The following human diseases have been linked with Alu insertions:
- Alport syndrome
- Breast cancer
- chorioretinal degeneration
- Diabetes mellitus type II
- Ewing's sarcoma
- Familial hypercholesterolemia
- Hemophilia
- Leigh syndrome
- mucopolysaccharidosis VII
- Neurofibromatosis
- Macular degeneration

And the following diseases have been associated with single-nucleotide DNA variations in Alu elements affecting transcription levels:
- Alzheimer's disease
- Lung cancer
- Gastric cancer

The following disease have been associated with repeat expansion of AAGGG pentamere in Alu element :
- RFC1 mutation responsible of CANVAS (Cerebellar Ataxia, Neuropathy & Vestibular Areflexia Syndrome)

=== Associated human mutations ===
- The ACE gene, encoding angiotensin-converting enzyme, has 2 common variants, one with an Alu insertion (ACE-I) and one with the Alu deleted (ACE-D). This variation has been linked to changes in sporting ability: the presence of the Alu element is associated with better performance in endurance-oriented events (e.g. triathlons), whereas its absence is associated with strength- and power-oriented performance.
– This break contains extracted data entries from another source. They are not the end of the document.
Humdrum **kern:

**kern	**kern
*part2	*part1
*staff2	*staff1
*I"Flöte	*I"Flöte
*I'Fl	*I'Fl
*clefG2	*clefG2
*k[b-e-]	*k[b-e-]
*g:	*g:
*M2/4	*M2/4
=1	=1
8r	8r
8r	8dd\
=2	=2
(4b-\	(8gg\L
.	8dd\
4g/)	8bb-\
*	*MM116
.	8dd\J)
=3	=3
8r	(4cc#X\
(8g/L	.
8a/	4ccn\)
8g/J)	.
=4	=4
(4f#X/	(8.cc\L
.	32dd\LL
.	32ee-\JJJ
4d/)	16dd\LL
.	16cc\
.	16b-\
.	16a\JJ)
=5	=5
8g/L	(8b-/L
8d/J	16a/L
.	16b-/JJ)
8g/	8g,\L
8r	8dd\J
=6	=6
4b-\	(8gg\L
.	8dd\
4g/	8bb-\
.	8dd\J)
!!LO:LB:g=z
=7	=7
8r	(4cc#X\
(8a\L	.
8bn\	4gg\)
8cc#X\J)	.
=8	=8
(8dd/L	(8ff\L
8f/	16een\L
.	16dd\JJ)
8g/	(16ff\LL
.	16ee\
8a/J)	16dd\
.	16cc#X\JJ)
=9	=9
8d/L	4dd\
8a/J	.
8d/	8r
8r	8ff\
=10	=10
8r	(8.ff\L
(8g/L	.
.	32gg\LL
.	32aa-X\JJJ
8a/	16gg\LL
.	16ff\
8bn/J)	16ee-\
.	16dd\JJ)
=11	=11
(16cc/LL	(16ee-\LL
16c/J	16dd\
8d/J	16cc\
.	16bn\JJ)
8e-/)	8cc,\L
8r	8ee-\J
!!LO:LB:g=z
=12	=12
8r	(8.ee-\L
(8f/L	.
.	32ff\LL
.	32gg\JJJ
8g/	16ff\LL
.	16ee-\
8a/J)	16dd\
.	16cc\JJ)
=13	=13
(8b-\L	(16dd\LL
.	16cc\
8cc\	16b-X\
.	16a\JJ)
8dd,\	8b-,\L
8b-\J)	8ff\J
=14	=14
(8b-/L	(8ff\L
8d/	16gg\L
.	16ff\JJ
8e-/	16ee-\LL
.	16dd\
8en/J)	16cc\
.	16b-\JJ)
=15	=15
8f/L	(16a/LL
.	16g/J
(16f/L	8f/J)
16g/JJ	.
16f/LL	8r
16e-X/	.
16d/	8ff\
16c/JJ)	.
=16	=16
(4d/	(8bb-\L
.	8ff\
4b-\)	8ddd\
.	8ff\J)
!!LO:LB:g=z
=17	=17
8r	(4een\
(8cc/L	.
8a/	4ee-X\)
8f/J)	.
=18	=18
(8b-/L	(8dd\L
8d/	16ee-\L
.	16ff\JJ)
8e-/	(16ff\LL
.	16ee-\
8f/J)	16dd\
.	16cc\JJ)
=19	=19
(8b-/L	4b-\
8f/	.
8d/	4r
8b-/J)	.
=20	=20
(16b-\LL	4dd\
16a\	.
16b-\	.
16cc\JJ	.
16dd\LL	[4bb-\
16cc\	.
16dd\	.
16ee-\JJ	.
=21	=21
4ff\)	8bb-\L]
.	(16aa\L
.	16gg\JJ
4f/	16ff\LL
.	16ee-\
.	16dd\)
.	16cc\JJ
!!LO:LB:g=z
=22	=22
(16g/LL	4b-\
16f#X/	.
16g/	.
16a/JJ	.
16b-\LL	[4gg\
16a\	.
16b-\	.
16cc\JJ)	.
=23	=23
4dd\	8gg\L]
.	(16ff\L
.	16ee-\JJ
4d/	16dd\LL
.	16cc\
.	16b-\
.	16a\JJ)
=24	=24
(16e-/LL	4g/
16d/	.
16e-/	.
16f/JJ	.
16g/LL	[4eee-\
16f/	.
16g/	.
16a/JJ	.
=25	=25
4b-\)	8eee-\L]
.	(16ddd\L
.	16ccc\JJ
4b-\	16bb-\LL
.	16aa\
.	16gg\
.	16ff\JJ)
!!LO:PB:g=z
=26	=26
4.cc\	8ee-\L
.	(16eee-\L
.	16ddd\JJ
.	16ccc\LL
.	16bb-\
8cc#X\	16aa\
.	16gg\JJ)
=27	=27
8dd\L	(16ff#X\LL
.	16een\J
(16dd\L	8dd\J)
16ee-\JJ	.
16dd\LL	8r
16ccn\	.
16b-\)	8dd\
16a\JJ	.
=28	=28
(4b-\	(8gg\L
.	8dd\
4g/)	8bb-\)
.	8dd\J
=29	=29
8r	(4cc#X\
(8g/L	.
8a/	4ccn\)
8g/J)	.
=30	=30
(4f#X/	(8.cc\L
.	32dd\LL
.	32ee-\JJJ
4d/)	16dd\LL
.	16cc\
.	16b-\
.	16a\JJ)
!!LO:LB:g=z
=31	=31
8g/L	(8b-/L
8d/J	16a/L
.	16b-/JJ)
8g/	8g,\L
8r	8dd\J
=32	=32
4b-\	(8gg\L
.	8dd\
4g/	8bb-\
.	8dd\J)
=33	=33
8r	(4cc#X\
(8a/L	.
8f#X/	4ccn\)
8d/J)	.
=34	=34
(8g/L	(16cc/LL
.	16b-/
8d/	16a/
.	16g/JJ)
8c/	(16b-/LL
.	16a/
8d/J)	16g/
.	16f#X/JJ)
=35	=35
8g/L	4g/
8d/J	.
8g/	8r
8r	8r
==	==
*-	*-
- The opsin gene duplication which resulted in the re-gaining of trichromacy in Old World primates (including humans) is flanked by an Alu element, implicating the role of Alu in the evolution of three colour vision.
- The TBXT gene has an AluY insertion in apes, which pairs with a preëxisting AluSx1 element, leading to the removal of exon 6 of the gene during splicing, causing the distinctive lack of a tail in humans and other apes.
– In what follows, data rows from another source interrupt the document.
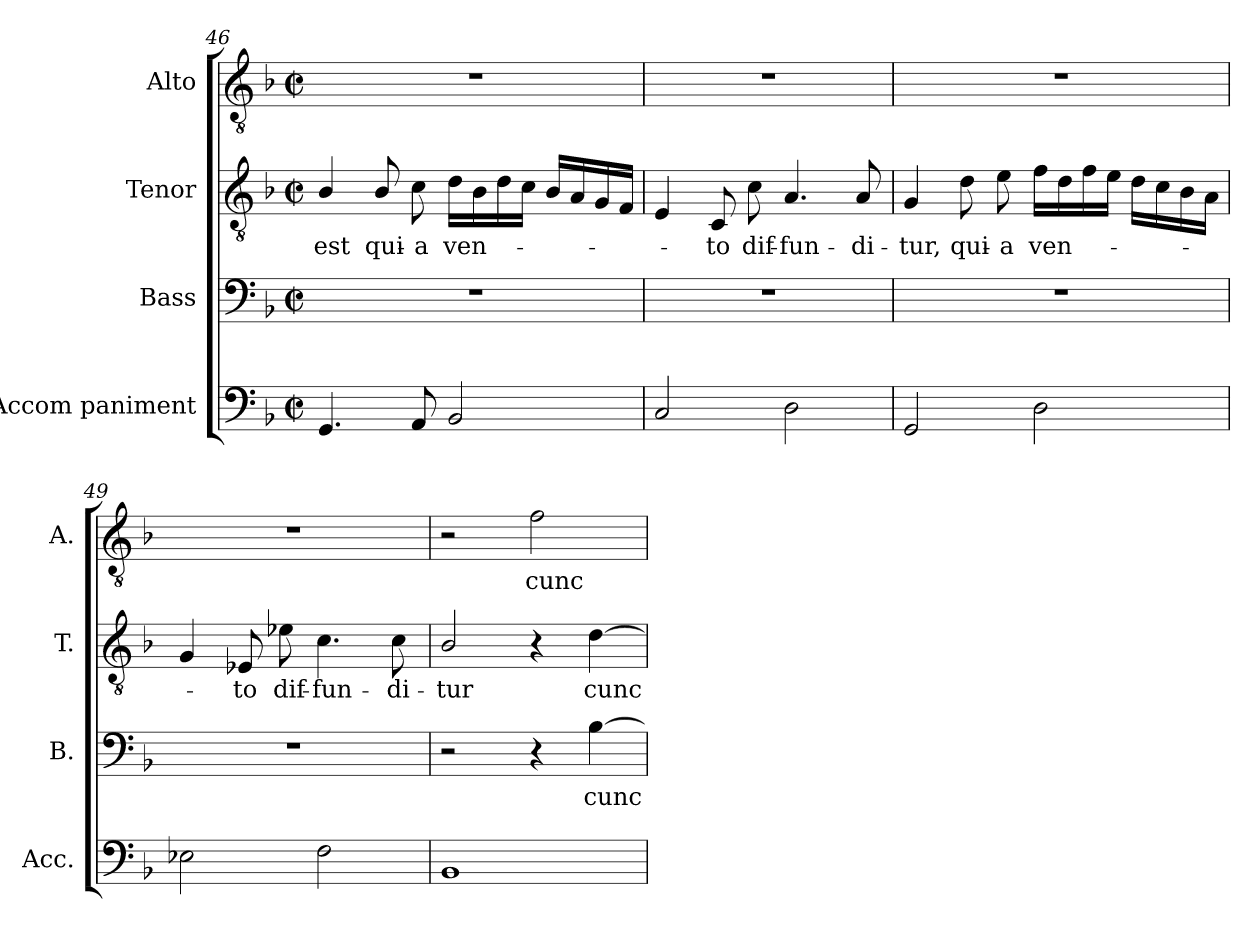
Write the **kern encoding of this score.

**kern	**kern	**text	**kern	**text	**kern	**text
*part4	*part3	*part3	*part2	*part2	*part1	*part1
*staff4	*staff3	*staff3	*staff2	*staff2	*staff1	*staff1
*I"Accom paniment	*I"Bass	*	*I"Tenor	*	*I"Alto	*
*I'Acc.	*I'B.	*	*I'T.	*	*I'A.	*
*clefF4	*clefF4	*	*clefGv2	*	*clefGv2	*
*	*	*	*ITrd7c12	*	*ITrd7c12	*
*k[b-]	*k[b-]	*	*k[b-]	*	*k[b-]	*
*F:	*F:	*	*F:	*	*F:	*
*M2/2	*M2/2	*	*M2/2	*	*M2/2	*
*met(c|)	*met(c|)	*	*met(c|)	*	*met(c|)	*
=46	=46	=46	=46	=46	=46	=46
!	!	!	!	!LO:LY:b:color=#000000	!	!
4.GGi/	1r	.	4BB-i/	est	1r	.
!	!	!	!	!LO:LY:b:color=#000000	!	!
.	.	.	8BB-i/	qui-	.	.
!	!	!	!	!LO:LY:b:color=#000000	!	!
8AAi/	.	.	8Ci\	-a	.	.
!	!	!	!	!LO:LY:b:color=#000000	!	!
2BB-i/	.	.	16Di\LL	ven-	.	.
.	.	.	16BB-i\	.	.	.
.	.	.	16Di\	.	.	.
.	.	.	16Ci\JJ	.	.	.
.	.	.	16BB-i/LL	.	.	.
.	.	.	16AAi/	.	.	.
.	.	.	16GGi/	.	.	.
.	.	.	16FFi/JJ	.	.	.
=47	=47	=47	=47	=47	=47	=47
2Ci/	1r	.	4EEi/	.	1r	.
!	!	!	!	!LO:LY:b:color=#000000	!	!
.	.	.	8CCi/	-to	.	.
!	!	!	!	!LO:LY:b:color=#000000	!	!
.	.	.	8Ci\	dif-	.	.
!	!	!	!	!LO:LY:b:color=#000000	!	!
2Di\	.	.	4.AAi/	-fun-	.	.
!	!	!	!	!LO:LY:b:color=#000000	!	!
.	.	.	8AAi/	-di-	.	.
=48	=48	=48	=48	=48	=48	=48
!	!	!	!	!LO:LY:b:color=#000000	!	!
2GGi/	1r	.	4GGi/	-tur,	1r	.
!	!	!	!	!LO:LY:b:color=#000000	!	!
.	.	.	8Di\	qui-	.	.
!	!	!	!	!LO:LY:b:color=#000000	!	!
.	.	.	8Ei\	-a	.	.
!	!	!	!	!LO:LY:b:color=#000000	!	!
2Di\	.	.	16Fi\LL	ven-	.	.
.	.	.	16Di\	.	.	.
.	.	.	16Fi\	.	.	.
.	.	.	16Ei\JJ	.	.	.
.	.	.	16Di\LL	.	.	.
.	.	.	16Ci\	.	.	.
.	.	.	16BB-i\	.	.	.
.	.	.	16AAi\JJ	.	.	.
!!LO:LB:g=z
=49	=49	=49	=49	=49	=49	=49
2E-Xi\	1r	.	4GGi/	.	1r	.
!	!	!	!	!LO:LY:b:color=#000000	!	!
.	.	.	8EE-Xi/	-to	.	.
!	!	!	!	!LO:LY:b:color=#000000	!	!
.	.	.	8E-Xi\	dif-	.	.
!	!	!	!	!LO:LY:b:color=#000000	!	!
2Fi\	.	.	4.Ci\	-fun-	.	.
!	!	!	!	!LO:LY:b:color=#000000	!	!
.	.	.	8Ci\	-di-	.	.
=50	=50	=50	=50	=50	=50	=50
!	!	!	!	!LO:LY:b:color=#000000	!	!
1BB-i	2r	.	2BB-i/	-tur	2r	.
!	!	!	!	!	!	!LO:LY:b:color=#000000
.	4r	.	4r	.	2Fi\	cunc-
!	!	!LO:LY:b:color=#000000	!	!	!	!
!	!	!	!	!LO:LY:b:color=#000000	!	!
.	[>4B-i\	cunc-	[>4Di\	cunc-	.	.
=	=	=	=	=	=	=
*-	*-	*-	*-	*-	*-	*-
- CMAHp is a pseudogene featuring an AluY-mediated deletion completely inactivating the enzyme, which in vertebrates catalyzes the hydroxylation of the sialic acid Neu5Ac into Neu5Gc and provides an important self-determination signal in adaptive immunity and cell signaling. Many pathogen binding mechanisms rely on sialic acids (and thus Neu5Gc) present at the terminal end of membrane-bound vertebrate glycans and glycoproteins. Among these are the "H" (hemagglutanin) in influenza strains, the glycosylated spike protein σ1 in Reoviridae, the penton capsomere in Adenovirus, and others.